Вскоре машина вернулась без Бахаута. В ней Мидиан обнаружил того же профессора, только на этот раз в совершенно невыносимом расположении духа. К профессору прилагался спальный комплект, что свидетельствовало о лопнувшем терпении Бахаута и невозможности дальнейшего сосуществования в замкнутом пространстве.
-- Ну вот, -- поприветствовал профессор Мидиана, -- поздравляю. Потрясающий прорыв в исследовании фантомов. И то и другое существо -- абсолютные биоструктуры. Не верите? А Бахаут уже разбирается с ДНК. И мальчик, и зверь -- персонажи для заповедника мутантов. И еще не ясно, кто из них больше. Опять не верите? Если вы не сильны в генетике, вам повезло, даже не пытайтесь напрягаться...
Спальник профессора был развернут у пульта радиостанции. В таком месте мог устроить себе лежбище только истинный мутант, и Мидиан уже не знал, где проходит эта деликатная граница между естеством и издевательством. Да и стоит ли чертить границы на таком неустойчивом субстрате, как психика пришельца, периодично взболтанная ураганом.
-- Если позволите, я отключусь прямо здесь, -- сказал профессор, -- а вы, дорогой Мидиан, будьте любезны, не уроните мне на голову тяжелых предметов.

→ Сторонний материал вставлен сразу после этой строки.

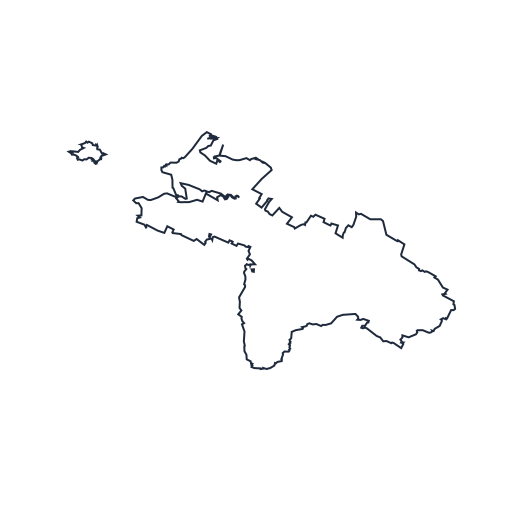 Rush-Lusk Lea-5, Fingal, Ireland (Natural Earth projection), rotated 193°
{"feature_id": "5873133B50398048682629", "entity_name": "Rush-Lusk Lea-5", "entity_type": "district", "adm_level": 2, "iso_a3": "IRL", "parent_name": "Ireland", "parent_adm1": "Fingal", "projection": "natural_earth1", "projection_center": [-6.207, 53.544], "detail": "fine", "context": "isolated", "style": "outline", "palette": "slate", "viewbox_px": 512, "rotation_deg": 193, "n_neighbors": 0, "source": "geoboundaries", "source_scale": "gbopen_adm2", "svg_char_len": 6104}
<svg xmlns="http://www.w3.org/2000/svg" viewBox="0 0 512 512"><g transform="rotate(193 256 256)"><path d="M142.6,319.9L152.9,317.5L163.2,320.7L165.2,319.7L168.3,320.8L167.2,316.8L168.1,308.2L169.2,305.6L172.9,306.7L174.7,303.5L175.0,299.2L175.7,298.6L176.1,295.9L175.7,293.3L183.6,296.0L183.0,304.2L189.8,304.6L190.3,302.5L191.2,302.6L197.8,304.2L197.6,307.7L207.4,309.6L209.0,307.1L211.5,307.6L214.4,300.1L215.4,299.8L215.2,297.3L216.6,297.7L219.0,296.5L224.4,291.5L225.2,292.7L233.1,294.4L229.7,301.8L240.5,305.0L244.1,308.1L249.2,299.2L252.2,299.9L254.4,301.9L257.1,302.4L257.8,303.6L255.4,311.6L253.5,315.1L256.8,314.9L257.7,312.9L257.3,312.5L261.5,304.4L267.6,307.0L265.2,312.9L265.9,313.2L264.4,317.6L274.6,320.2L267.7,332.5L260.1,343.3L261.5,345.5L268.2,348.8L270.6,349.3L270.6,348.7L268.5,348.5L270.4,348.5L272.2,349.4L273.8,350.3L278.4,350.3L278.6,350.9L277.5,351.4L278.3,351.7L282.6,349.3L283.4,348.0L287.4,349.2L293.6,345.7L296.7,344.9L300.4,344.7L308.1,346.4L313.4,345.7L314.0,346.0L313.0,357.2L314.4,345.6L318.8,343.6L319.3,342.7L318.9,341.7L316.9,342.5L311.1,340.0L312.4,340.0L311.9,338.9L315.1,341.4L315.5,337.0L322.2,338.4L328.2,342.4L333.5,344.4L334.5,346.3L328.8,350.1L327.2,352.5L324.9,353.4L323.5,359.1L320.3,361.2L320.8,361.6L320.4,362.1L326.9,360.1L327.8,360.4L329.8,359.2L328.0,360.4L323.6,361.7L325.7,361.5L321.5,362.5L321.6,363.1L324.4,363.4L328.9,362.4L326.6,363.5L327.9,363.8L326.5,363.7L327.1,364.5L331.8,365.6L335.8,360.8L342.1,346.1L347.6,336.2L349.0,334.9L350.6,335.0L351.0,333.9L352.4,333.1L352.6,330.7L354.5,329.0L360.3,327.8L361.7,325.6L363.6,325.2L363.5,324.0L364.5,324.4L364.9,322.7L365.8,323.0L366.5,321.4L368.1,321.0L367.5,318.4L366.0,316.6L356.9,316.1L354.6,311.5L352.7,303.8L351.9,303.6L346.9,296.6L345.9,297.7L344.2,296.8L341.9,297.3L337.6,295.8L336.4,296.4L340.1,305.7L344.1,307.7L345.8,310.0L337.5,310.1L325.9,308.3L323.0,306.9L321.3,308.1L319.4,308.1L318.8,307.9L318.6,306.2L318.2,307.7L315.8,307.8L313.9,309.5L304.2,308.9L299.3,306.6L297.6,309.5L294.2,309.9L289.9,307.3L289.1,307.8L289.5,309.4L288.2,310.5L287.1,310.4L285.5,309.2L288.0,310.3L289.3,308.9L288.7,307.5L289.9,307.0L292.6,307.8L294.2,309.2L297.0,308.9L298.2,306.3L297.6,306.9L296.7,307.4L297.1,307.8L296.6,307.6L296.7,306.7L299.3,305.6L298.9,304.7L298.0,305.8L297.9,305.0L297.2,305.4L297.4,304.9L298.8,304.6L298.1,304.0L299.6,304.7L299.9,304.1L299.7,305.2L301.3,306.6L304.1,307.4L307.1,304.5L305.9,301.7L318.9,305.6L320.3,297.0L326.1,297.5L333.2,293.5L341.8,291.4L344.0,291.2L343.7,292.0L346.7,294.2L345.9,295.2L356.8,297.0L359.5,296.0L364.5,291.1L371.2,286.8L374.0,286.4L379.4,288.1L386.8,284.8L388.1,282.6L384.6,280.5L382.3,281.1L378.2,276.9L376.8,269.8L380.3,268.7L377.8,267.4L380.2,266.1L380.0,262.5L371.7,261.4L369.0,258.3L369.7,259.8L369.3,261.7L357.5,258.6L350.5,257.9L349.1,265.0L342.2,263.3L342.8,260.1L342.3,259.6L334.0,260.5L333.4,259.6L320.0,256.7L317.7,259.2L308.9,255.2L308.0,257.4L308.8,258.2L307.6,261.0L305.0,262.2L305.2,262.9L303.0,262.7L302.2,261.7L302.3,264.7L300.8,265.6L286.0,262.8L285.3,265.3L282.7,264.9L281.9,264.6L282.6,262.7L277.3,261.5L276.3,264.1L269.5,263.7L268.3,262.8L265.7,262.9L265.5,264.0L263.5,263.6L264.4,259.2L262.3,256.3L264.3,251.3L263.4,250.4L262.6,251.5L259.4,250.8L255.1,247.7L259.1,246.6L259.4,245.2L259.9,246.4L261.6,245.5L263.1,246.0L264.5,244.0L263.6,241.8L262.5,241.1L263.9,238.3L263.9,236.9L261.8,233.8L261.0,230.8L261.2,225.8L260.1,225.1L259.7,223.3L263.2,211.9L261.4,207.7L260.4,201.8L258.0,199.6L260.2,195.2L256.2,193.5L256.1,191.8L254.7,189.5L252.5,187.9L254.3,186.3L250.2,179.8L248.6,170.0L246.7,166.0L247.1,165.3L245.8,160.6L243.1,157.6L241.8,153.2L237.6,152.2L236.7,150.3L235.4,150.2L236.0,148.9L234.9,148.6L235.4,146.9L232.5,146.4L226.3,147.5L226.1,146.9L223.1,148.1L223.4,148.5L220.2,148.3L216.9,150.1L213.5,153.3L213.4,156.0L212.6,155.8L211.3,157.6L207.3,159.4L207.6,161.2L208.1,161.3L207.5,166.0L208.1,167.4L206.8,169.3L202.6,170.2L202.1,171.3L202.7,172.1L201.8,173.4L202.9,174.5L202.7,176.1L203.9,177.2L203.3,177.5L203.8,178.3L203.0,179.0L203.6,179.8L203.2,180.3L204.5,181.8L203.2,183.6L204.1,190.1L200.5,192.7L194.2,195.4L194.0,196.6L195.0,197.1L191.6,198.8L190.8,199.6L190.7,201.1L188.9,202.4L185.3,202.1L181.9,203.3L176.8,202.4L175.5,203.9L172.6,204.5L167.6,207.3L163.4,215.0L158.2,218.2L146.1,221.9L143.0,219.9L142.3,218.2L143.0,216.7L139.8,217.2L137.3,218.8L131.5,218.2L131.6,216.5L132.8,216.1L134.0,212.6L136.8,211.9L137.3,209.8L135.6,209.6L133.7,210.8L131.8,210.5L120.4,205.2L116.6,204.6L112.8,201.5L109.9,202.5L104.5,201.5L103.9,202.3L102.0,202.1L93.8,198.9L92.7,203.4L93.7,203.9L93.1,204.8L95.1,204.4L94.8,205.5L96.5,207.0L95.0,209.4L95.5,211.6L89.0,211.1L82.5,215.7L81.7,218.0L82.5,219.4L81.7,220.1L76.9,221.2L70.1,220.1L68.1,221.1L67.1,222.5L67.5,222.9L66.1,222.8L65.5,225.2L61.3,229.2L60.3,234.2L60.5,235.3L61.6,235.8L59.7,237.5L56.7,237.1L56.8,238.2L55.8,238.1L53.7,247.2L51.3,247.7L50.1,249.2L51.6,252.9L52.8,253.4L53.0,256.4L65.0,259.6L65.8,260.5L62.7,261.8L63.5,262.4L61.8,266.3L66.8,267.3L73.4,273.9L77.3,275.2L76.4,276.6L84.7,279.1L86.8,279.3L87.9,278.5L90.7,279.4L91.8,278.4L94.0,278.7L94.2,280.1L97.1,281.0L99.8,283.5L114.0,288.4L114.9,290.1L114.0,300.7L121.2,303.3L121.3,302.3L122.3,302.4L133.7,306.0L140.1,318.6L142.6,319.9ZM254.6,240.1L256.2,240.1L257.3,241.9L255.0,242.6L254.6,240.1ZM304.6,266.9L305.2,264.6L306.2,264.6L306.3,267.0L304.6,266.9ZM436.1,313.2L436.6,312.0L432.8,312.3L434.4,310.5L433.0,309.7L432.1,310.2L431.8,312.6L429.9,315.0L427.9,315.8L429.4,315.3L429.6,316.5L427.8,316.2L429.7,316.7L429.1,318.7L425.2,321.2L428.1,321.8L429.1,321.2L432.1,324.5L434.6,324.3L435.1,325.6L434.8,326.9L435.8,328.5L436.0,327.7L436.9,328.3L436.9,327.6L440.0,327.4L440.9,329.0L444.6,329.8L445.7,328.5L447.2,329.3L448.0,327.6L451.5,325.4L450.9,325.4L451.2,325.0L449.9,322.7L448.2,322.5L451.4,319.8L452.7,317.4L457.9,316.8L457.8,315.9L460.0,316.6L461.9,315.5L458.9,314.4L458.3,313.4L455.8,313.8L453.3,313.3L452.2,312.2L451.0,312.8L452.3,311.0L451.3,309.7L449.9,310.4L446.6,310.0L445.2,311.6L442.8,312.0L441.1,314.1L438.3,314.5L436.9,314.0L437.4,313.2L436.1,313.2Z" fill="none" stroke="#1e293b" stroke-width="2"/></g></svg>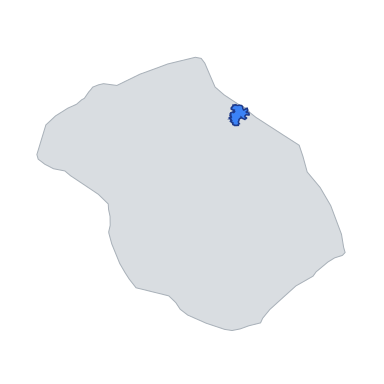 location of Maseru (Maseru District), Maseru, Lesotho, rotated 95°
{"feature_id": "5366337B82586937750220", "entity_name": "Maseru (Maseru District)", "entity_type": "district", "adm_level": 2, "iso_a3": "LSO", "parent_name": "Lesotho", "parent_adm1": "Maseru", "projection": "equal_earth", "projection_center": [27.512, -29.345], "detail": "fine", "context": "in_parent", "style": "filled", "palette": "blue", "viewbox_px": 384, "rotation_deg": 95, "n_neighbors": 0, "source": "geoboundaries", "source_scale": "gbopen_adm2", "svg_char_len": 5205}
<svg xmlns="http://www.w3.org/2000/svg" viewBox="0 0 384 384"><g transform="rotate(95 192 192)"><path d="M250.7,267.4L240.4,271.2L239.0,271.5L232.4,270.6L223.5,271.5L216.6,273.6L211.2,274.4L202.4,285.2L186.4,314.4L182.1,320.5L180.9,332.0L177.2,341.0L172.7,348.1L168.2,349.8L154.9,347.0L137.9,343.4L128.1,334.6L119.3,323.0L114.6,314.6L109.8,310.0L108.1,307.4L101.2,303.5L98.5,301.5L96.2,300.1L93.4,294.5L91.8,289.6L92.4,276.1L87.5,268.0L79.2,254.2L73.9,242.8L66.6,227.4L62.1,214.1L57.5,200.4L58.1,194.5L62.5,190.5L75.4,183.6L85.4,178.2L92.5,168.4L100.4,153.8L104.2,145.0L108.0,141.0L112.1,134.8L119.4,121.0L127.5,105.7L136.1,89.3L147.1,84.5L162.0,79.0L176.4,64.7L193.5,52.6L221.1,39.4L234.0,36.1L238.9,34.2L242.0,36.6L245.2,44.2L249.9,50.5L260.7,61.4L265.3,64.1L276.5,80.3L288.4,91.4L302.2,104.2L311.6,110.6L316.4,112.3L320.3,123.7L324.2,132.1L326.5,140.0L326.0,147.6L321.5,166.4L315.0,185.5L309.9,193.5L303.6,198.5L297.5,206.1L295.1,221.4L292.3,239.4L284.3,246.9L278.1,251.7L269.6,257.7L250.7,267.4Z" fill="#d9dde1" stroke="#a8b0b8" stroke-width="1"/><path d="M119.0,158.6L119.0,158.4L119.2,158.0L119.4,157.8L119.4,157.5L119.4,157.4L119.5,157.4L119.6,157.6L120.0,157.4L120.1,157.6L120.4,157.4L120.5,157.4L120.8,157.3L121.0,157.3L121.2,157.2L121.2,156.8L121.3,156.8L121.3,156.7L121.3,156.4L121.4,156.1L121.5,156.0L121.7,155.9L121.9,155.8L121.9,155.4L122.0,155.3L122.1,155.1L122.1,154.9L122.0,154.7L121.8,154.6L121.8,154.3L121.8,154.0L121.9,153.8L121.8,153.6L121.7,153.4L121.8,153.2L121.7,152.8L121.7,152.5L121.7,152.2L121.6,151.7L121.1,151.9L121.1,152.0L120.8,151.8L120.6,151.8L120.2,151.3L119.9,150.8L119.2,151.5L118.5,151.8L118.0,152.0L117.2,151.6L116.4,151.4L116.1,151.6L115.7,151.5L115.5,151.4L114.9,150.9L114.5,150.6L114.3,149.9L114.1,149.7L113.6,149.7L113.4,149.6L113.1,149.6L113.4,149.2L113.8,148.7L114.3,148.3L114.4,147.5L114.6,146.8L115.0,146.2L115.1,145.6L114.9,145.5L114.7,145.4L114.4,145.2L114.2,145.1L114.2,144.9L114.1,144.5L114.1,144.4L113.7,144.1L113.3,144.2L113.2,144.4L113.1,144.6L113.1,144.8L113.0,145.2L112.7,145.7L112.4,145.8L112.1,145.9L111.9,146.0L111.7,146.0L111.3,145.6L111.1,145.5L110.8,145.2L110.6,145.0L110.5,144.9L110.4,144.9L110.2,144.6L110.2,144.2L110.2,143.9L110.3,143.7L110.4,143.3L110.4,143.2L110.3,142.9L110.4,142.4L110.4,142.0L110.1,142.0L109.6,141.8L109.0,142.2L108.9,142.2L108.5,142.1L108.4,142.1L108.3,142.3L108.3,142.7L108.3,142.9L108.3,143.0L108.2,143.2L107.9,143.5L107.9,143.8L108.0,144.4L108.1,144.6L107.8,144.9L107.7,144.9L107.4,145.0L107.3,144.9L107.2,144.8L107.2,144.7L107.2,144.3L107.2,144.1L107.0,143.8L106.8,143.6L106.6,143.6L106.3,143.7L105.7,143.9L105.2,143.7L104.9,143.8L104.7,144.0L104.4,144.1L103.9,144.2L103.7,144.4L103.8,144.5L104.0,144.8L104.0,145.2L104.0,145.4L104.1,145.5L104.7,145.6L104.8,145.7L104.9,145.8L104.9,146.4L104.9,146.7L105.1,146.8L105.3,147.0L105.5,147.1L105.8,147.4L105.8,147.5L105.8,147.8L105.7,147.9L105.0,148.2L104.9,148.3L104.6,148.6L104.4,148.7L104.0,148.7L103.4,148.8L103.2,149.0L102.6,149.0L102.4,149.3L101.9,149.7L101.7,149.8L101.6,150.0L101.5,150.4L101.5,150.8L101.5,151.2L101.5,151.4L101.5,151.7L101.4,152.3L101.4,152.6L101.4,152.8L101.5,153.0L101.7,153.4L101.8,153.8L101.8,154.2L101.8,154.4L101.8,154.8L101.6,155.4L101.3,155.7L101.1,155.9L101.2,156.1L101.3,156.2L101.5,156.4L101.7,156.5L101.5,157.0L101.6,157.4L101.5,157.6L101.6,157.9L101.7,158.0L101.8,158.1L102.0,158.0L102.1,157.9L102.3,157.9L102.4,158.1L102.6,158.4L102.6,158.5L102.4,158.7L102.5,158.7L102.5,158.8L102.8,158.9L103.0,158.8L103.2,159.0L103.3,159.1L103.5,159.1L103.7,159.3L103.8,159.4L103.9,159.5L104.1,159.6L104.1,159.8L104.3,159.9L104.5,159.8L104.8,160.1L104.9,160.3L105.0,160.3L105.5,160.1L105.9,160.2L106.1,159.9L106.3,159.6L106.3,159.3L106.4,159.2L106.6,158.9L106.7,158.5L106.6,158.4L106.4,158.4L106.5,158.2L106.8,157.9L106.8,157.7L106.8,157.4L106.7,157.1L106.7,156.9L106.8,156.9L107.0,157.1L107.1,157.4L107.3,157.6L107.4,157.8L107.5,157.8L107.6,157.6L107.7,157.3L107.7,157.1L107.8,157.0L108.1,157.1L108.2,156.9L108.2,156.6L108.5,156.7L108.5,156.9L108.5,157.0L108.8,157.0L109.1,157.2L109.2,157.3L109.3,157.7L109.2,157.8L109.0,158.0L108.9,158.0L108.9,158.3L108.8,158.6L108.9,158.9L109.3,159.3L109.6,159.7L109.6,159.9L109.7,160.1L109.7,160.3L109.9,160.4L110.2,160.3L110.4,160.3L110.5,160.4L110.6,160.5L110.9,160.9L111.0,160.9L111.2,160.7L111.4,160.7L111.5,160.6L111.5,160.4L111.5,160.2L111.8,160.2L112.0,160.0L112.3,160.2L112.4,160.6L112.5,160.7L112.7,160.4L112.8,160.4L112.7,160.2L112.8,160.0L112.9,159.9L113.0,160.0L113.1,159.9L113.3,159.5L113.6,159.4L113.6,159.5L113.8,159.9L113.8,160.1L114.0,160.2L114.1,160.3L114.4,160.2L114.5,160.0L114.7,160.4L114.7,160.5L114.6,160.8L114.7,161.0L114.8,161.2L115.0,161.0L115.0,160.8L114.9,160.7L115.0,160.3L115.0,160.1L115.2,159.9L115.3,160.0L115.5,160.3L115.5,160.5L115.7,160.8L115.7,160.7L115.9,160.2L116.0,159.8L116.2,159.7L116.4,159.7L116.5,159.8L116.6,159.7L116.6,159.3L116.6,159.2L116.9,159.1L117.0,159.3L117.3,159.5L117.4,159.4L117.4,159.2L117.2,159.1L117.2,158.9L117.3,158.8L117.4,159.0L117.6,159.3L117.8,159.3L117.7,159.5L117.8,159.7L118.0,159.8L118.0,159.7L118.3,159.2L118.5,159.3L118.6,159.2L118.7,158.8L118.9,158.8L119.0,158.8L119.0,158.6Z" fill="#3b82f6" stroke="#1e3a8a" stroke-width="1.5"/></g></svg>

Сон не пошел Эфу на пользу. Он остался в том же дрянном расположении духа. При колоссальном объеме работы, о которой он даже мечтать не мог в аудитории Пампирона, профессор ухитрялся изнывать от безделья, належивать мигрень и нагонять тоску не только на Мидиана, но и на чуткие приборы биостанции. Мидиан мечтать не смел о том, чтобы пробудить интерес в этом саморазлагающемся субъекте. Он ждал урагана в надежде, что Бахаут заберет своего товарища обратно вместе со спальником. От истерической жажды деятельности Мидиан отскреб янтарный диск от въевшегося песка, подравнял грани, отцентровал и даже взялся полировать, чтобы "звездолет" летал ровнее, издавая свист, обычно пленяющий мальчишек. Он вложил в это занятие все, что только могло уместиться в объеме игрушки, от познаний в области аэродинамики до невероятного терпения, свойственного только исключительно одаренным наставникам. Обиженный невниманием профессор в конце концов устал и утих. Он снова забрался под одеяло и уже было полез в карман за снотворным, как неистовый вопль заставил его забыть о сне, а выпавшая из рук таблетка закатилась под блок связи так далеко, что профессор только и смог, что проводить ее взглядом.
-- Эф! -- кричал Мидиан. -- Если это не контакт, тогда я не знаю, что это такое!
Поддавшись панике, профессор выскочил из шатра и столкнулся с Мидианом.
-- Эф, вы утверждали, что без труда расшифруете любые письмена аборигенов. Так принимайтесь же за работу!
В руки профессора упала глянцевая плоскость янтаря, в недрах которого, сквозь наслоения окаменелой смолы, проступал срез древесины, мелко исчерканный орнаментом закорючек.